Exercise directions
A complete answer lists every line of the entries below where the string "down" appears.

Records provided
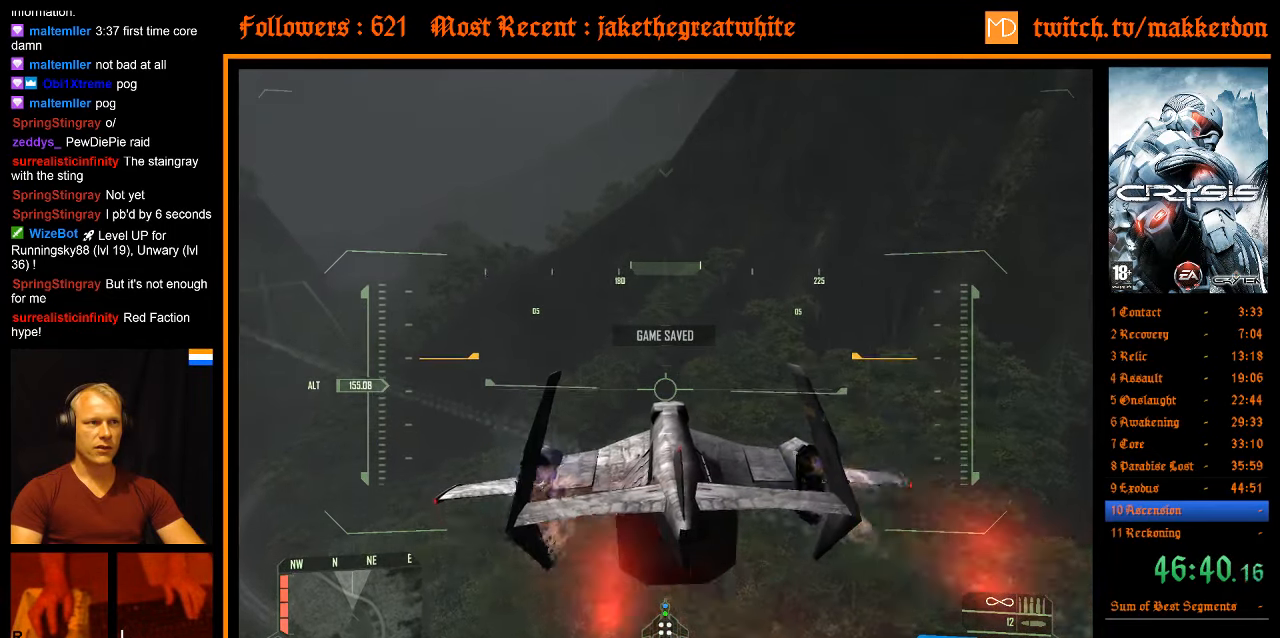
{"keys": ["a", "shift", "space", "w"], "mouse": [], "events": []}
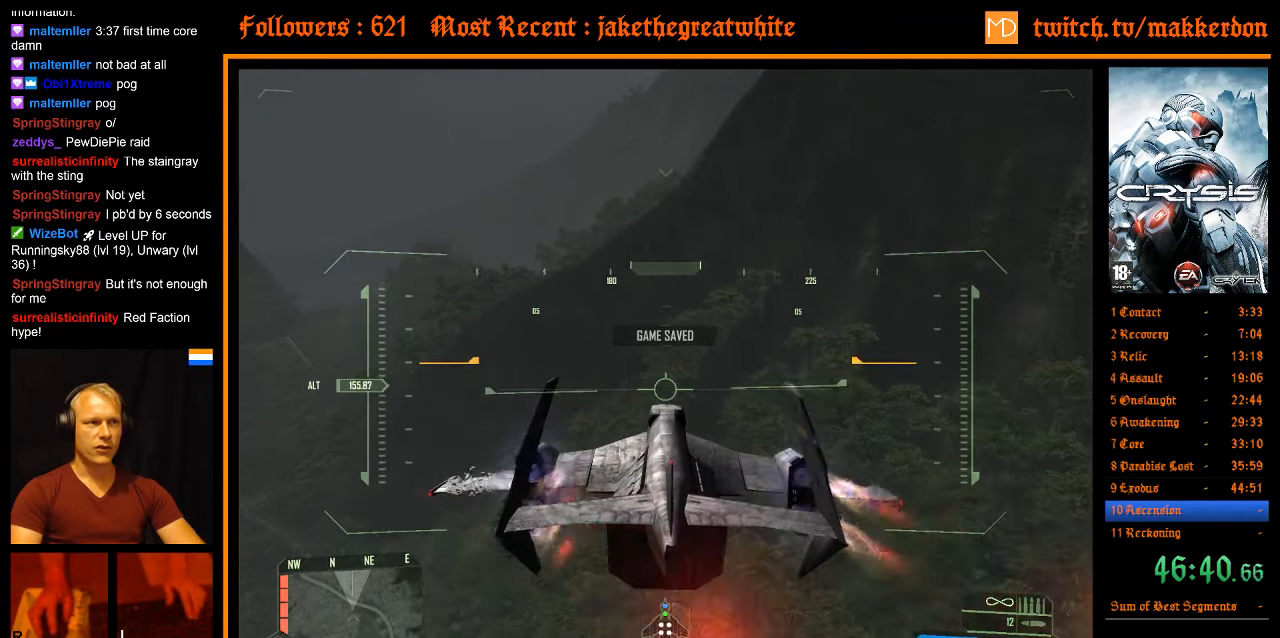
{"keys": ["a", "space", "w"], "mouse": [], "events": [[400, "shift", "up"]]}
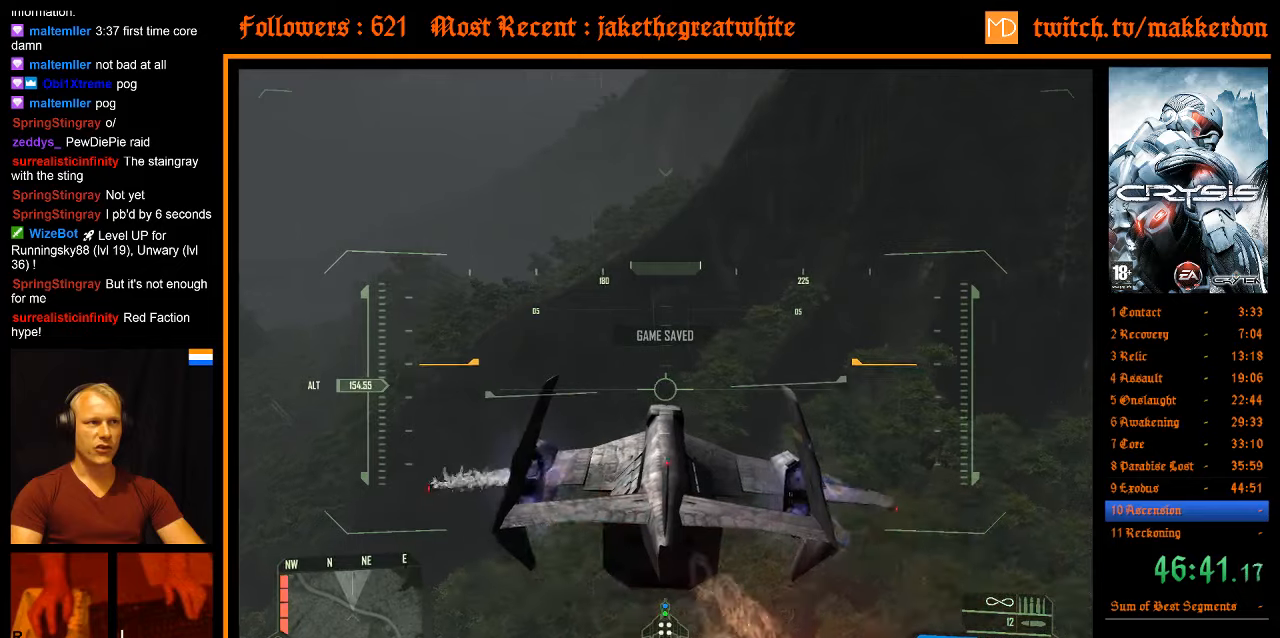
{"keys": ["a", "shift", "space", "w"], "mouse": [], "events": [[50, "shift", "down"]]}
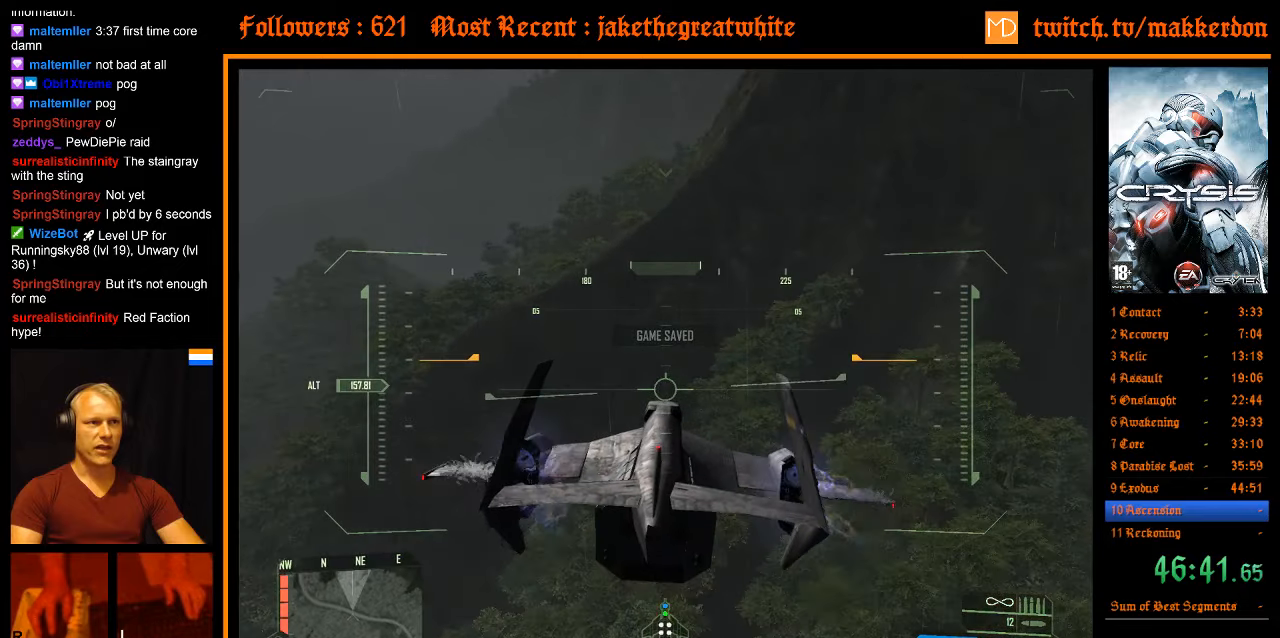
{"keys": ["a", "shift", "space", "w"], "mouse": [], "events": []}
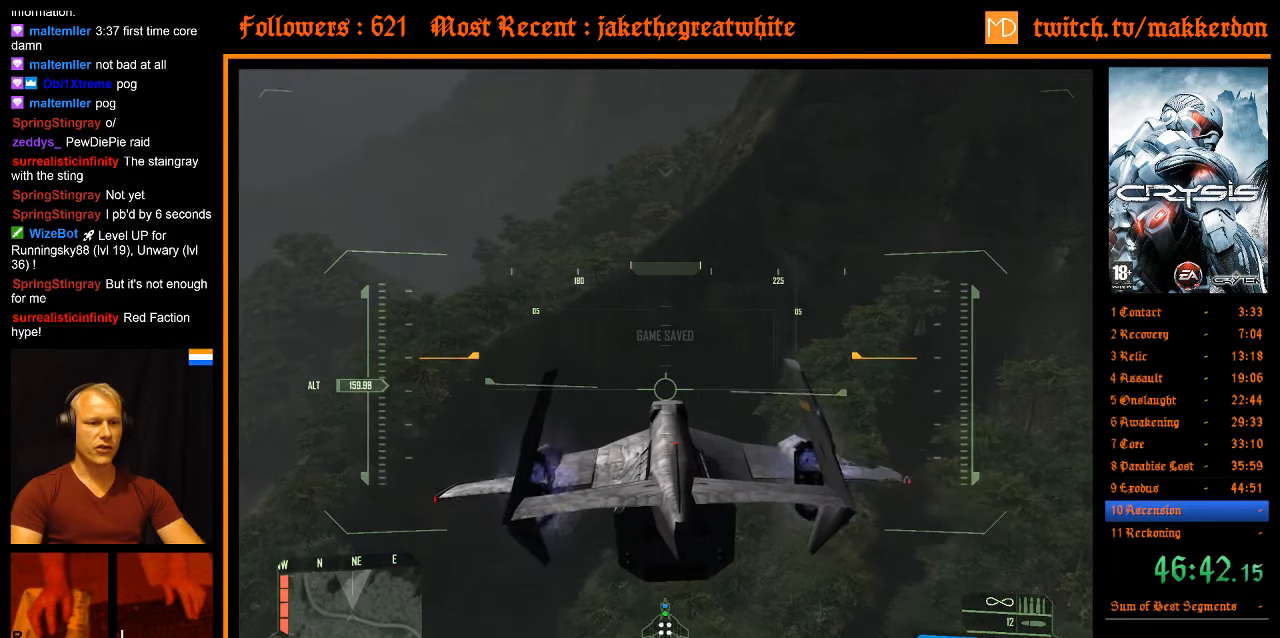
{"keys": ["a", "space", "w"], "mouse": [], "events": [[400, "shift", "up"]]}
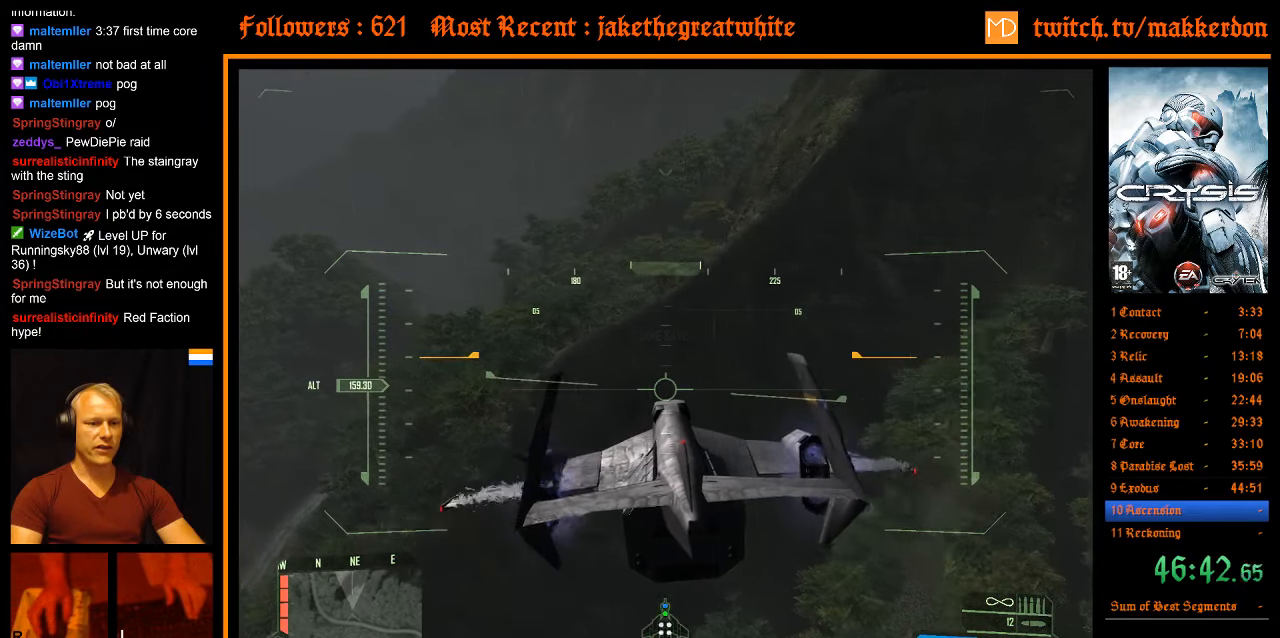
{"keys": ["a", "shift", "space", "w"], "mouse": [], "events": [[83, "shift", "down"]]}
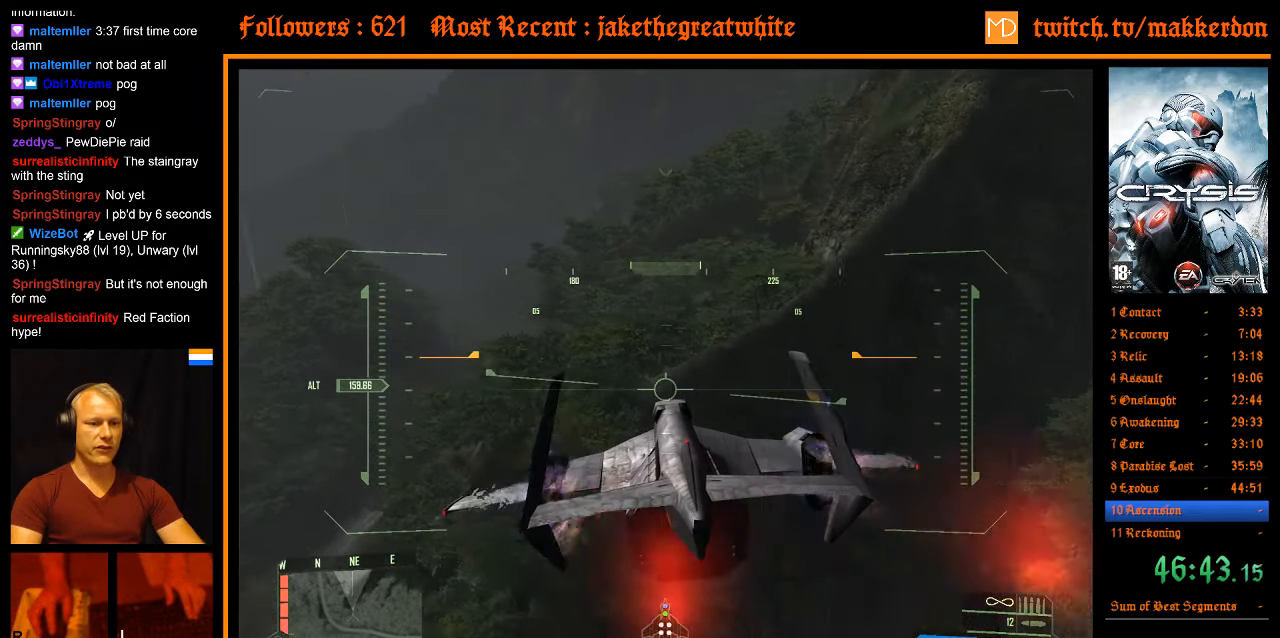
{"keys": ["a", "shift", "space", "w"], "mouse": [], "events": []}
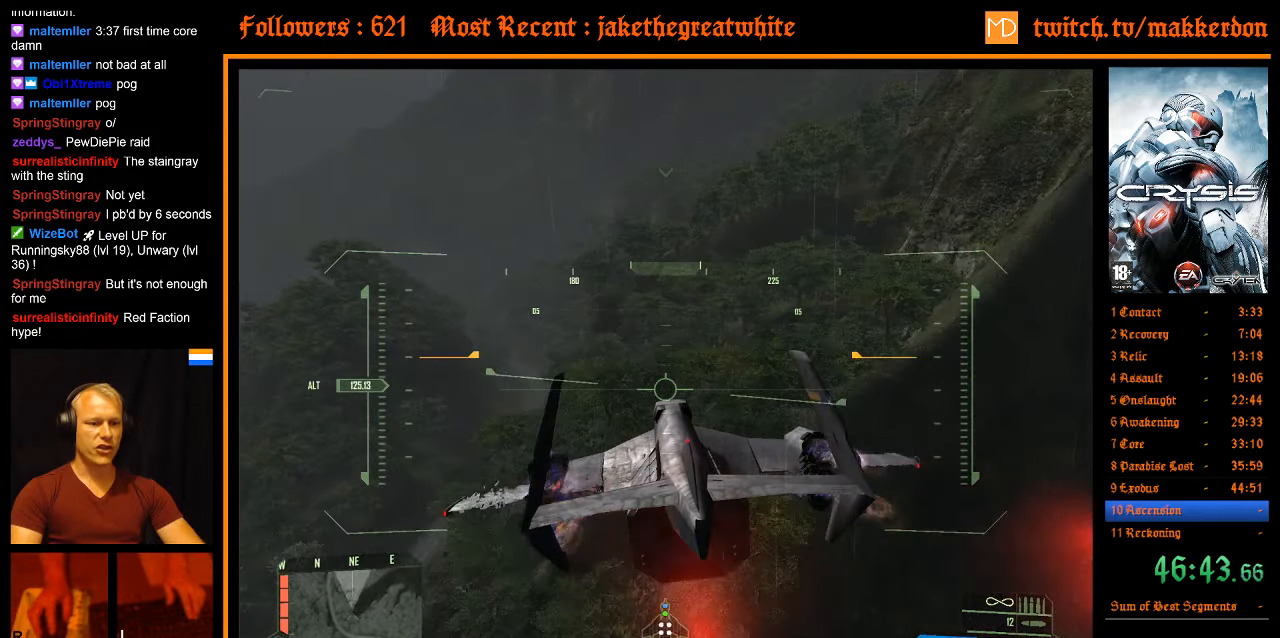
{"keys": ["a", "shift", "space", "w"], "mouse": [], "events": []}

Result of the task
{"keys": ["a", "shift", "space", "w"], "mouse": [], "events": [[50, "shift", "down"]]}
{"keys": ["a", "shift", "space", "w"], "mouse": [], "events": [[83, "shift", "down"]]}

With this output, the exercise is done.